Malawi has suffered a drop on the Open Budget Index (OBI) which focuses on providing information about how the country raises and spends public money, an Open Budget Survey (OBS) has revealed.
According to the survey that is conducted by International Budget Partnership (IBP) and in the country done by Malawi Economic Justice Network (MEJN), Malawi has reduced the amount of budget information it makes available to the general public, undermining the ability of citizens to hold the government to account for managing public funds.
The findings were revealed during a dialogue meeting on 2017 Open Budget Survey (OBS) for the country organised by MEJN in collaboration with UNICEF in Malawi’s capital, Lilongwe.
Presenting the findings, Executive Director of MEJN Dalitso Kubalasa said that the country has in the decade reduced disseminating budget information as it has been revealed by a major independent global report that also evaluated 115 countries across six continents in 2017.
Kubalasa said the survey which uses three elements namely Transparency, Public Participation and Budget Oversight has seen the country scoring 26 percent in contrast to the 65 percent that was scored in 2015.
“On the elements, the country has on Transparency scored 26 percent, on Public Participation Malawi has scored 15 percent and on Budget Oversight it has scored 55 which is not all that good since we can do better ,” Kubalasa said.
According to Kubalasa, the survey relies on publishing budget information online that can make every Malawian who needs such information to access it.
“Malawi’s score of 26 on the 2017 Open Budget Index is substantially lower than its score of 65 in 2015. It is even lower than its score of 28 in 2008. Malawi’s score is in part affected by the change in definition of ‘publicly available’ , which from OBS 2017 only recognises those documents that are published online on the relevant Government body’s official website as available to the public .
“Online availability is now considered a basic standard for the publication of Government Information, ” said Kubalasa.
He disclosed that Malawi no longer receives credit for the Enacted Budget and Year-End-Report, which are published only in hard copy.
Further, several supporting documents in Malawi’s Executive’s Budget Proposal were published in hard copy only and thus were not counted toward Malawi’s score in the 2017 OBS.
“Since 2015, Malawi has also decreased the availability of budget information by failing to publish In-year Reports online in a timely manner.
“Moreover, Malawi has failed to make progress by not producing an Audit Report on time and not producing a Citizens Budget.
“This, in terms of the score, is a disappointing result, but I know that the Government of Malawi which has been on the right path, can easily get back to winning ways fast by maintaining its commitment to budget transparency , participation and oversight as a true means to the citizen transformation through development results ,” Kubalasa said.
Among other recommendations on transparency, the survey has said that the country should be publishing a Pre-Budget Statement, an Enacted Budget and a Year-End Report online.
On how the country can improve participation among others, the survey has said that the country must hold legislative hearings on the formulation of the annual budget, during which members of the public or civil society organisations can testify.

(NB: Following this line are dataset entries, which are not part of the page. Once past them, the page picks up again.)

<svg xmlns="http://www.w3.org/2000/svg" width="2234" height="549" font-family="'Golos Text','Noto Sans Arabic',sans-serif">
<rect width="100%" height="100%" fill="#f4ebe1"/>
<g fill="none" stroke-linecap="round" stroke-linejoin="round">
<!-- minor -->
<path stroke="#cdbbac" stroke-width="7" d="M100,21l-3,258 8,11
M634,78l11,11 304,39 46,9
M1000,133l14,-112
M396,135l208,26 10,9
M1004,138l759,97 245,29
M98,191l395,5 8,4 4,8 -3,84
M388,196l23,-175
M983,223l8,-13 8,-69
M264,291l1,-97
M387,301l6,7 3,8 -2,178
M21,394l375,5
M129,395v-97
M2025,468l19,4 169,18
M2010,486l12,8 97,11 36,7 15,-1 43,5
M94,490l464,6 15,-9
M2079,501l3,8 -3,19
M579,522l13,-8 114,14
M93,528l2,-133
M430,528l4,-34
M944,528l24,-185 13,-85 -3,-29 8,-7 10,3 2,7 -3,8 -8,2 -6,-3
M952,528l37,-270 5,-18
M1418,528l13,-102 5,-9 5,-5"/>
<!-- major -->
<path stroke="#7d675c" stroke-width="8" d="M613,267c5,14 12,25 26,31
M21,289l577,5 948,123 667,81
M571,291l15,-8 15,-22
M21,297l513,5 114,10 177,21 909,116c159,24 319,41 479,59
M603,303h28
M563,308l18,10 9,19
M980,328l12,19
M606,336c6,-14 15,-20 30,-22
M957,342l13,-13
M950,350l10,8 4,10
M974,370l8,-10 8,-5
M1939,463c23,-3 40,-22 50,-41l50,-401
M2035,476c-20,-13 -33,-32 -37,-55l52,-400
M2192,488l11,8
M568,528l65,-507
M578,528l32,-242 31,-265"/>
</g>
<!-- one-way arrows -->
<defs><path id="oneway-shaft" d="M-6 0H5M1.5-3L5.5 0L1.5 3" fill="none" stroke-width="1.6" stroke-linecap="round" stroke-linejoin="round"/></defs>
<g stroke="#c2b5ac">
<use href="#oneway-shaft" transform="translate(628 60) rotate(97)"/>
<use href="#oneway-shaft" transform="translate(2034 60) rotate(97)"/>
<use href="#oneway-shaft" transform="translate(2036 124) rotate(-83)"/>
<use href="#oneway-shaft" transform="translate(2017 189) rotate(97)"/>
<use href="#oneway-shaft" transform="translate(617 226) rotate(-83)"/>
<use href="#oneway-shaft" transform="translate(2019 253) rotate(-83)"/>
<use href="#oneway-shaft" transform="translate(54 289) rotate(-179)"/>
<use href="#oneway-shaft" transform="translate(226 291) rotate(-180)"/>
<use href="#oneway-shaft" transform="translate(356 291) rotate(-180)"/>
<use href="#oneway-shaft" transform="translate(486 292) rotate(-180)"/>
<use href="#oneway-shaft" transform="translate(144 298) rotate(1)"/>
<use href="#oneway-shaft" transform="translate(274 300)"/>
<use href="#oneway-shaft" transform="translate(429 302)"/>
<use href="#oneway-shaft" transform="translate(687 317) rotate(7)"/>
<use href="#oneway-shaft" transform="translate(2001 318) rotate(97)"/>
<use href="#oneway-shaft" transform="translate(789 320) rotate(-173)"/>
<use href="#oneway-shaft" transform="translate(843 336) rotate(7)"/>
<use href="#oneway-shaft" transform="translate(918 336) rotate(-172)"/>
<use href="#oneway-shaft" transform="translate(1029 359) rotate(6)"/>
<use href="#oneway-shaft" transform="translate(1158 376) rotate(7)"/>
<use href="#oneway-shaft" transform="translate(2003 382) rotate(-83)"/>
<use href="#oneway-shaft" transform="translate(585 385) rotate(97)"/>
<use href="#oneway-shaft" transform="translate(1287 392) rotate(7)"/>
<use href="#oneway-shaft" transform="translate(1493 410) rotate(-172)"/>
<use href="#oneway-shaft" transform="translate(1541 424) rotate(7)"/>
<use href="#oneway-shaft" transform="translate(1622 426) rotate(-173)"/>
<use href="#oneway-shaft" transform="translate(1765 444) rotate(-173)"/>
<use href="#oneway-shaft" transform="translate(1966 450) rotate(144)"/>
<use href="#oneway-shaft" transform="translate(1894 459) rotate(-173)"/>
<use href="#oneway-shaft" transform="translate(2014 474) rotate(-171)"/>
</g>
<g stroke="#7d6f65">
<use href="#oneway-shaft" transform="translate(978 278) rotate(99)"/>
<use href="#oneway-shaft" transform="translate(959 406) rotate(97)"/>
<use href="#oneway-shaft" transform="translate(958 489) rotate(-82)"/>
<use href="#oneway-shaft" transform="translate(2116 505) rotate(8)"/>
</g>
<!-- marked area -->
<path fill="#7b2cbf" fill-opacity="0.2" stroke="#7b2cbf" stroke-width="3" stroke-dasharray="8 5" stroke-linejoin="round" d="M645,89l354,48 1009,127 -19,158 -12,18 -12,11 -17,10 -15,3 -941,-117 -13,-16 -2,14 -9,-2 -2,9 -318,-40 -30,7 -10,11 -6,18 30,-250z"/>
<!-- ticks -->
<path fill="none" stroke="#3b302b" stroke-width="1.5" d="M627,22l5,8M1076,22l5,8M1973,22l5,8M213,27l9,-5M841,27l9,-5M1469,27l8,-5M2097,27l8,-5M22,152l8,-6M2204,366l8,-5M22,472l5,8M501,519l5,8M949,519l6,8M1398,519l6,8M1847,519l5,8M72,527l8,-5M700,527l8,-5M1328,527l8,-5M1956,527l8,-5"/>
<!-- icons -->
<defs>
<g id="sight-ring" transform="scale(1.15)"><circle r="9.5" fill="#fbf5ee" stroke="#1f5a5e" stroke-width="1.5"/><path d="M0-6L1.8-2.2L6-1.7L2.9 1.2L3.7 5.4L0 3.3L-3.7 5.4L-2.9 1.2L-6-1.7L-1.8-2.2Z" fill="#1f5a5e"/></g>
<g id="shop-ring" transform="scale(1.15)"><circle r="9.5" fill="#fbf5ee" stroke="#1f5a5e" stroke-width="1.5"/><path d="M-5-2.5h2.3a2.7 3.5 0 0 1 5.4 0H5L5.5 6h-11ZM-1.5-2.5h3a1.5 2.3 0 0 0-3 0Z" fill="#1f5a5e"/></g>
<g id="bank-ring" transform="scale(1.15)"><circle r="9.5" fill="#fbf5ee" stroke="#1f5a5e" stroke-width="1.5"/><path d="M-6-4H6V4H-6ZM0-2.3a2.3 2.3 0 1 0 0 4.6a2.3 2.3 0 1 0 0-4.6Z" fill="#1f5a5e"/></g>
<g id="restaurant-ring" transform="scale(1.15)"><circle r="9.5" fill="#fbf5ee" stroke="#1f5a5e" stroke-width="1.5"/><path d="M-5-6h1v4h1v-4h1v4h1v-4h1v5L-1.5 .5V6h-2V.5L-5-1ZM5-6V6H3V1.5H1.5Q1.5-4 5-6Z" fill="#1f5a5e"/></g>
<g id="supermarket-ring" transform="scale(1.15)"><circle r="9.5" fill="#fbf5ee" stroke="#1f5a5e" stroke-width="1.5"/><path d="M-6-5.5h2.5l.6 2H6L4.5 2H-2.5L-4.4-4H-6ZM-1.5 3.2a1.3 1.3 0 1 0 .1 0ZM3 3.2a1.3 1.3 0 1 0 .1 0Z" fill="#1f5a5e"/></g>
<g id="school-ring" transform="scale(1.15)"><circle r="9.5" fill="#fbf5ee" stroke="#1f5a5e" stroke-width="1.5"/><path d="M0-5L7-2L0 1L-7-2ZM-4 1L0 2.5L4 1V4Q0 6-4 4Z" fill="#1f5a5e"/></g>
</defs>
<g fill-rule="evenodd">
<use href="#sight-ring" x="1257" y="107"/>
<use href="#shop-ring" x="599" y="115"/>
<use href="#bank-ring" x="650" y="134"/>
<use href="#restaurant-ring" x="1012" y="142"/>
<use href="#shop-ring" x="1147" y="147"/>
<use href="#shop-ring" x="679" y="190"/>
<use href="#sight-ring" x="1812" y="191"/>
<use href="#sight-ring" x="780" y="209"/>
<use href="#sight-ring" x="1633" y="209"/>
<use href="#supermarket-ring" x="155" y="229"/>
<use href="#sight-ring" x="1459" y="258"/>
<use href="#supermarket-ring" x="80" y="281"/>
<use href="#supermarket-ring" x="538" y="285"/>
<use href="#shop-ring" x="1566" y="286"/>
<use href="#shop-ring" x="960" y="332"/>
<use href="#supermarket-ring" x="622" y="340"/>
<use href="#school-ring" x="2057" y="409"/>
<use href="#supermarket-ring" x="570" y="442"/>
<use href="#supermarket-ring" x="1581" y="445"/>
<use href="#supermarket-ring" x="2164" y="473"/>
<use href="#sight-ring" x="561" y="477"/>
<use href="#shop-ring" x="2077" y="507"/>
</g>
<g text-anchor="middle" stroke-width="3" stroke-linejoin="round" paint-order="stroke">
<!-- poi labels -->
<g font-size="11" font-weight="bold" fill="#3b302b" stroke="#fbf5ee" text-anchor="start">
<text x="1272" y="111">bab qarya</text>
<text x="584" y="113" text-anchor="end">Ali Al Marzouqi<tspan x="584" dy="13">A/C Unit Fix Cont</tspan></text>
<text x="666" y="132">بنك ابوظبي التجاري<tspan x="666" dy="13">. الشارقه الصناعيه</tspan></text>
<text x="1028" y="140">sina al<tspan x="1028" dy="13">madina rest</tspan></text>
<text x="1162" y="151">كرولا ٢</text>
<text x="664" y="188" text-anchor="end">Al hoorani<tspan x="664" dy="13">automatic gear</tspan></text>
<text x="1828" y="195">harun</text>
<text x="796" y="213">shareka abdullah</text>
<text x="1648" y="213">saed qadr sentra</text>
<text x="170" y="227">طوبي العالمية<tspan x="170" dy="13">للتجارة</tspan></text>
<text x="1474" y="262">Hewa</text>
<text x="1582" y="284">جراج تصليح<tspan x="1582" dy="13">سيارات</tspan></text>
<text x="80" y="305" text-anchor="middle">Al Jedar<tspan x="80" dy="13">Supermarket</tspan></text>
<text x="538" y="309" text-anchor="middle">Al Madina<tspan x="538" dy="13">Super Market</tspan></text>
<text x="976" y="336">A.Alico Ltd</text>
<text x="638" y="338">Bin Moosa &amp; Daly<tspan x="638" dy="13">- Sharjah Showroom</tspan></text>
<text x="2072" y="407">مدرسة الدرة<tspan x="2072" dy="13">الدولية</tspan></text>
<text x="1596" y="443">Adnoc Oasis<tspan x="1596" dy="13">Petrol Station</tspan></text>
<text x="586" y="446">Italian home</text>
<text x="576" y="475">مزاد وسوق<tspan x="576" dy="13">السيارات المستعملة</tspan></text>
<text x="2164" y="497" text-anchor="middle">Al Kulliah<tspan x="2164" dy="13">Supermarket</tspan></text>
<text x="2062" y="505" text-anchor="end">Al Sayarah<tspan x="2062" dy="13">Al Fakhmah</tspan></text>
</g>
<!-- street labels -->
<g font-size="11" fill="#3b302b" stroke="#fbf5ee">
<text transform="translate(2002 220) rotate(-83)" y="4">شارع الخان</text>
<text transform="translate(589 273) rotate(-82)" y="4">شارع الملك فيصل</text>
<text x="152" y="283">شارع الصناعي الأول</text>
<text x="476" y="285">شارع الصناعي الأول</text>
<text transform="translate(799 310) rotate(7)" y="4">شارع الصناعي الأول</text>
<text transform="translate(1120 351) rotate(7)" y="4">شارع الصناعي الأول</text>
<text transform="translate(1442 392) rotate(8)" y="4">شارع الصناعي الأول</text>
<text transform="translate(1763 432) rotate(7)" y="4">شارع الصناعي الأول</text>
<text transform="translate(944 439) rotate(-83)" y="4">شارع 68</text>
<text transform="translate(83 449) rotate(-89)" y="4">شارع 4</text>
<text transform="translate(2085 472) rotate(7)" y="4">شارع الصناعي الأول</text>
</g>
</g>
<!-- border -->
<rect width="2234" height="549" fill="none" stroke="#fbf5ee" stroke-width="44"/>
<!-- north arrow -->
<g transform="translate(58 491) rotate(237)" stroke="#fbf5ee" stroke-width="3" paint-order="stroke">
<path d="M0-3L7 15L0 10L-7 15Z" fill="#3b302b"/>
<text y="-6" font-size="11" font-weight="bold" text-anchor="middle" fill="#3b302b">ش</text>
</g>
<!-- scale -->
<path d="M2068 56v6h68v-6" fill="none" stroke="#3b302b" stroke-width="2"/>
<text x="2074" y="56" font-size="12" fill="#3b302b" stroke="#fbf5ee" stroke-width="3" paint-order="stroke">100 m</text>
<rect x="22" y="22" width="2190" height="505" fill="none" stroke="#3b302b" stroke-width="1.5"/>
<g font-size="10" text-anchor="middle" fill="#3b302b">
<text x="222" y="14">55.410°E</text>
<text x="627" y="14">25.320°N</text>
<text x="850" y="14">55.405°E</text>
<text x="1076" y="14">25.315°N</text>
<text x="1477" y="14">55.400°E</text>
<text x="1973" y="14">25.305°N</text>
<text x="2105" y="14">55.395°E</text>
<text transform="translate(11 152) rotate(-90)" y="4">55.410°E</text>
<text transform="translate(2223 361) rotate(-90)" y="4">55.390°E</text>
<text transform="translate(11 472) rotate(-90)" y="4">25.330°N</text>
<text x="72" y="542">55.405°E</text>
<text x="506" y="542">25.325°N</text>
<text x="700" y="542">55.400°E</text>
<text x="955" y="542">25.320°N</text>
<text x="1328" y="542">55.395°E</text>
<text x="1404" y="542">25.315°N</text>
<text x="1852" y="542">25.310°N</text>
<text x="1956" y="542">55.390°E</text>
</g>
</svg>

On improving oversight among others, the survey has said that the country must consider setting an independent fiscal institution so that it will be rated high by OBS in 2019.
In SADC region , South Africa has topped the index by scoring 89 percent while Lesotho is the lowest with a score of zero.
Open Budget Survey was launched in 2006 and is the world only independent, comparative assessment of the three pillars of public budget accountability : transparency , oversight and public participation.